Voor isolatie van apparatuur en leidingwerk bestaan er twee hygiënische opties: een afgesloten ommanteling of vacuüm. In het eerste geval moeten isolatiematerialen vervaardigd zijn van corrosiebestendige materialen en volledig zijn afgesloten, zodat er geen lucht of vocht kan binnendringen en microbiële groei wordt voorkomen. Vermijd overmatige vochtigheid in de productieomgeving bij het aanbrengen van de ommanteling. Ingesloten vocht verhoogt immers het risico op corrosie. Leidingen kunnen daarnaast geïsoleerd worden door het evacueren van lucht uit de ruimte tussen de wanden van dubbelwandige leidingen. Dit is een uiterst effectieve manier om alle voorkomende problemen te vermijden.

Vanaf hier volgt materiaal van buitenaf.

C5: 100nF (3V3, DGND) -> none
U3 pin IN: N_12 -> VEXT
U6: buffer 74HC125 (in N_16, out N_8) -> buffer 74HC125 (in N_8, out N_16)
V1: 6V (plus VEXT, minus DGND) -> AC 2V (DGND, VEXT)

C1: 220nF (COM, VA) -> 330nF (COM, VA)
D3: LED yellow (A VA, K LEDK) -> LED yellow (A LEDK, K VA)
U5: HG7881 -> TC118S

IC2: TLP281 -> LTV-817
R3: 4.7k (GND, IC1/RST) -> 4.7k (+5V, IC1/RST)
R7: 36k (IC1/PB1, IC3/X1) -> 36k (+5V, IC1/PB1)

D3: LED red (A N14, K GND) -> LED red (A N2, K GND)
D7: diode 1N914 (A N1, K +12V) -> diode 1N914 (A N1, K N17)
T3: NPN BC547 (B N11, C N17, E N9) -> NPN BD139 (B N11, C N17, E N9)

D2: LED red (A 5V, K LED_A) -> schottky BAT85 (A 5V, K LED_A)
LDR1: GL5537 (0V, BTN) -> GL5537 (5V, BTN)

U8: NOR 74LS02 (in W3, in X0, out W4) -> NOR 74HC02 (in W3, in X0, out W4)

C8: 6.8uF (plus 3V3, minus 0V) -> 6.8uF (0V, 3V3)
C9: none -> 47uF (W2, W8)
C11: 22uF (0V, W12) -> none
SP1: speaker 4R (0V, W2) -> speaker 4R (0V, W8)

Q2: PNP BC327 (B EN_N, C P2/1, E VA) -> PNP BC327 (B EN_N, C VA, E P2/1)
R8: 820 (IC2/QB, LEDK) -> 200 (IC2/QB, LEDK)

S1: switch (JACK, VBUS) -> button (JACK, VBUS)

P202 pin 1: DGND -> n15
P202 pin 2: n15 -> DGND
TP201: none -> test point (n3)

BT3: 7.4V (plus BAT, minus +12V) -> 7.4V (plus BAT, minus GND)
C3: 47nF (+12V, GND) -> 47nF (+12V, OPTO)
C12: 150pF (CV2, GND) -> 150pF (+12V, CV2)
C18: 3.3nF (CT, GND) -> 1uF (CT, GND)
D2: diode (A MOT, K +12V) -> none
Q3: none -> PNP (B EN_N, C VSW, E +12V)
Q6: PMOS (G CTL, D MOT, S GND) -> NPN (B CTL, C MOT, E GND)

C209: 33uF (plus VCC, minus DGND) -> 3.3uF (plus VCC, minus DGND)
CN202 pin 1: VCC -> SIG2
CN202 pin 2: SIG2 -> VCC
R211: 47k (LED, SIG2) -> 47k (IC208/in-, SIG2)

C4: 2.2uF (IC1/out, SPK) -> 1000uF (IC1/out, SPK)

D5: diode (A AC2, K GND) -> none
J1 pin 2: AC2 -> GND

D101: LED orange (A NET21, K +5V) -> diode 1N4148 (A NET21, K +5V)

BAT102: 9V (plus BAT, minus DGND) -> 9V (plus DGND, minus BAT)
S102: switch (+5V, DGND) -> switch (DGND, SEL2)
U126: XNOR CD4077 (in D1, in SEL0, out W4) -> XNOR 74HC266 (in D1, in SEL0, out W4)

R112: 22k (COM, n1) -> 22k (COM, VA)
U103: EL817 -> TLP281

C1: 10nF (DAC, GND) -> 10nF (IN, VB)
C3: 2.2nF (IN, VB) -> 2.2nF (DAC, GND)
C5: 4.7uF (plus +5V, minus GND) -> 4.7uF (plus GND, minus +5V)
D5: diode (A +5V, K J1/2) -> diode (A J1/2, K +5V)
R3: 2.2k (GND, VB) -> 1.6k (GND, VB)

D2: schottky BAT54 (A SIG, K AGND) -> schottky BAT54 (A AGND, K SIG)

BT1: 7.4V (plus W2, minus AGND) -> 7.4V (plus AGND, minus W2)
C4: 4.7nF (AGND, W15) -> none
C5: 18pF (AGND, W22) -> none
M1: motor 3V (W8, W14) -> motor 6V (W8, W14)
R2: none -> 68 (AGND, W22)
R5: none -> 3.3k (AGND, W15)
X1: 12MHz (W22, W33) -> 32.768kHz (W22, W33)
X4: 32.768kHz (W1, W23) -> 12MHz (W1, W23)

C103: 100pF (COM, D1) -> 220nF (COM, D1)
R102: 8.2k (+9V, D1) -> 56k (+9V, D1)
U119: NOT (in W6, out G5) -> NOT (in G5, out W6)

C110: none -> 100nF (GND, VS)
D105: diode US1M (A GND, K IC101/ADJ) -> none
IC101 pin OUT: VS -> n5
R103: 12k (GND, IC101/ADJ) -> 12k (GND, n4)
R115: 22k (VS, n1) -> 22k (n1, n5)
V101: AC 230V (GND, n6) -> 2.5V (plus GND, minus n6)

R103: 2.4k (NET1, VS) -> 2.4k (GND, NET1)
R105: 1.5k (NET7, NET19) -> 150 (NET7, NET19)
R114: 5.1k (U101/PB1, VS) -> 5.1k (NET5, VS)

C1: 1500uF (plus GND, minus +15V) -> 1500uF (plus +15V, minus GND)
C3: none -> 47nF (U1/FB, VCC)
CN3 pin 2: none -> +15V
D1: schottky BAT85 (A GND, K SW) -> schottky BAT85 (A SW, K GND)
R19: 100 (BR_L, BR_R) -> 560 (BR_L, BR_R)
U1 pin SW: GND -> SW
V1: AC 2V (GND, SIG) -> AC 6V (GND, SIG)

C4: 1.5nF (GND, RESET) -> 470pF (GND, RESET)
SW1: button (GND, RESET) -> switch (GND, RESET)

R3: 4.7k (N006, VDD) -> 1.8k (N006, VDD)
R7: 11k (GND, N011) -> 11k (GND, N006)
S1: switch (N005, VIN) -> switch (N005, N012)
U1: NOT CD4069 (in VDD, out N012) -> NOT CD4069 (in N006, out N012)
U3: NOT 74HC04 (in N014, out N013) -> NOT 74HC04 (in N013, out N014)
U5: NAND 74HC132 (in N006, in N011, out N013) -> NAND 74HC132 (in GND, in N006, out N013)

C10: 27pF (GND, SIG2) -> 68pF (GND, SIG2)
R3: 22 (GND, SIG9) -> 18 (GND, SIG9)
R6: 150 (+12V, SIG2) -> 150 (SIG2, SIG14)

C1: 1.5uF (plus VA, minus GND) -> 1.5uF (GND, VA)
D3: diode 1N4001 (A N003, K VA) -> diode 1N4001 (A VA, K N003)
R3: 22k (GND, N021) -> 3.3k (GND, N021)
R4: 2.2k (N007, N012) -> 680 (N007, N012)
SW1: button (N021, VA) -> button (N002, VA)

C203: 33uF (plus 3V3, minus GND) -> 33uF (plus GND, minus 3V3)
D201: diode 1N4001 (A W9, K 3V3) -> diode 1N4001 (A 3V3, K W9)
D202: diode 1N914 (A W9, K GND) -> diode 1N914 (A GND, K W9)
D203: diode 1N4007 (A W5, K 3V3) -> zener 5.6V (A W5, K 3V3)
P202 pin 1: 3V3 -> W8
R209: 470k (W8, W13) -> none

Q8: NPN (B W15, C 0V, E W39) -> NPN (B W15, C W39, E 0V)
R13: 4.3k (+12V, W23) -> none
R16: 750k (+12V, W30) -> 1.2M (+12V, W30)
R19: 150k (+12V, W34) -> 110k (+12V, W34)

In fabriekspanden bestaat altijd het risico dat condensatie van apparatuur, leidingwerk en de inwendige oppervlakken van het gebouw op productcontactoppervlakken valt. Dat vraagt om voldoende aandacht tijdens het ontwerp, de lay-out en de installatie, zodat het condensaat weggeleid wordt. Apparatuur en ondersteuningsconstructies moeten zo geïnstalleerd zijn, dat er geen holtes of openingen zijn. Probeer vloercontactpunten te minimaliseren in aantal en in oppervlakte en zorg voor voldoende afstand tussen de apparaten met het oog op reiniging en inspectie. Steunen voor leidingen of apparatuur moeten zo gebouwd of geïnstalleerd zijn dat er geen water of vuil op of in kan blijven staan. Houd ook rekening met mogelijke ongunstige galvanische reacties tussen ongelijksoortige materialen. Bovendien moeten steunen worden afgedicht om ophoping van residuen en vocht te voorkomen. Wanneer voorzieningen, beugels … aan holle steunen worden bevestigd, mag de steun niet doorboord zijn, waardoor er vocht zou kunnen binnendringen. Wat de lay-out betreft, zorg ervoor dat het risico op kruisbesmetting tussen proceslijnen tot een minimum wordt beperkt.